You easily fit these filters onto your shower head so that it purifies the water before its dispensed.

Water Filter Pitcher

No doubt the simplest water filtration system – and the least expensive at that – water filter pitchers are very popular. Here, you get a pitcher incorporating a filtration cartridge. You fill the top part of the pitcher and wait for the water to seep through the cartridge.

What you get is water without many of the unpleasant or hazardous contaminants. Although water filter pitchers will not remove as many contaminants as some of the more sophisticated systems, they still do a pretty good job of purifying your drinking water.

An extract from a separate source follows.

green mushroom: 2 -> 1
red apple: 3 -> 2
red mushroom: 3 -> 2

What Kind of Water Filter Do I Need

Option Two – Choosing based on the water contaminants

Now, let’s look at a different option. With this method, the contaminants determine your choice.

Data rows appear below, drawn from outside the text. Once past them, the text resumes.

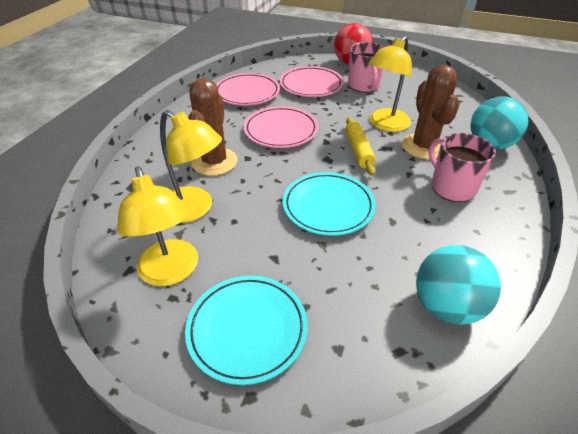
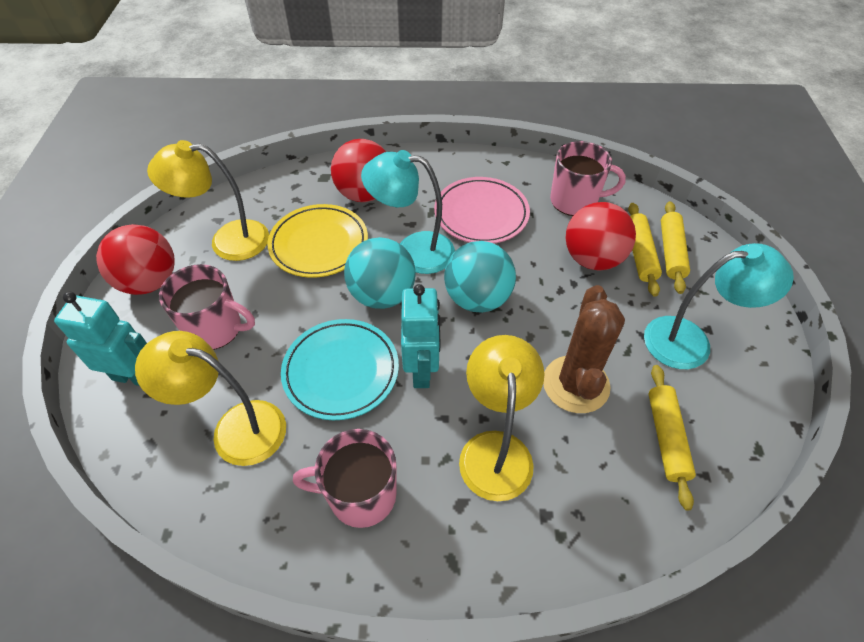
brown cactus: 2 -> 1
pink mug: 2 -> 3
pink plate: 3 -> 1
red ball: 1 -> 3
turquoise lamp: 0 -> 2
turquoise plate: 2 -> 1
turquoise robot: 0 -> 2
yellow plate: 0 -> 1
yellow rolling pin: 1 -> 3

Most people worry about the following three contaminants:

  • checkLead
  • checkFluoride
  • checkChloride

All these contaminants pose potential health risks. But what kind of water filter do I need to remove them from my water? Let’s look at the best options:


According to the WHO, the presence of lead in water can cause health issues among both children and adults. The development of the nervous system and brain in kids can suffer, while adults are at risk of developing kidney disease and high blood pressure.

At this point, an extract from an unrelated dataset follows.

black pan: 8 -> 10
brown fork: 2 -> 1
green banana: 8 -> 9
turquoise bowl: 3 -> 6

These water filtration systems reduce the lead content in your water provided they are of adequate quality:

  • Countertop
  • Under sink
  • Water filter pitchers
  • Faucet water filters
  • Reverse osmosis water filters
  • Refrigerators and ice makers


While fluoride helps to prevent tooth decay, it may carry several health risks. As a result, many people want a water filtration system that reduces the fluoride content to a minimum. But what kind of water filter do I need if this is my prime concern? Here are the filters that do:

  • Reverse Osmosis water filters
  • De-ionizers


Although water suppliers add chlorine to remove bacteria, it carries considerable health risks. The following systems help to reduce the content:

  • Whole House Water Filter Systems
  • Under sink
  • Water filter pitchers
  • Reverse Osmosis Water Filters
  • Refrigerator and ice maker filters
  • Faucet water filters

Other Possible Contaminants

Let’s look at a list of other possible contaminants and the relevant water filter to use:

  • Biological and industrial pollutants: Under sink, reverse osmosis, refrigerators and ice makers
  • Sediment and rust: Whole house, reverse osmosis, under sink, countertop
  • Select Pharma: Reverse osmosis, under sink, countertop, refrigerators and ice makers
  • Chromium 6 and Arsenic: Reverse osmosis, under sink
  • Microbial cysts: Reverse osmosis, under sink, countertop, refrigerators and ice makers


You now have all the information you need to answer the question what kind of water filter do I need. If possible, use method B for your selection, so that you can reduce the content of the specific contaminant.

All the filtration systems we’ve gone through provide some degree of filtration which is preferable to leaving the water untreated. Just how sophisticated a water filtration system you want, will depend on personal circumstances.